WORK ORDER
Repeat each entry below exactly as it stands.

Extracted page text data
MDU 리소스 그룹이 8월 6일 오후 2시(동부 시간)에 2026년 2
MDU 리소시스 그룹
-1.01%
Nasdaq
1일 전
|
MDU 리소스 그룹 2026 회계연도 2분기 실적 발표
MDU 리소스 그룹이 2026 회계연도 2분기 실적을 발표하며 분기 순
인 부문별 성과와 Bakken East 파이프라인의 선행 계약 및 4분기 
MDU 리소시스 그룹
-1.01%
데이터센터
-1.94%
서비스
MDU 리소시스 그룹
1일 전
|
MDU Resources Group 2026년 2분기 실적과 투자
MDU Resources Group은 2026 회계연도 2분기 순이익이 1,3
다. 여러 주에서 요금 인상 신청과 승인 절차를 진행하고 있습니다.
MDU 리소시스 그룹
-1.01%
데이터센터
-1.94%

ANSWER SPACE
MDU 리소스 그룹이 8월 6일 오후 2시(동부 시간)에 2026년 2
MDU 리소시스 그룹
-1.01%
Nasdaq
1일 전
|
MDU 리소스 그룹 2026 회계연도 2분기 실적 발표
MDU 리소스 그룹이 2026 회계연도 2분기 실적을 발표하며 분기 순
인 부문별 성과와 Bakken East 파이프라인의 선행 계약 및 4분기 
MDU 리소시스 그룹
-1.01%
데이터센터
-1.94%
서비스
MDU 리소시스 그룹
1일 전
|
MDU Resources Group 2026년 2분기 실적과 투자
MDU Resources Group은 2026 회계연도 2분기 순이익이 1,3
다. 여러 주에서 요금 인상 신청과 승인 절차를 진행하고 있습니다.
MDU 리소시스 그룹
-1.01%
데이터센터
-1.94%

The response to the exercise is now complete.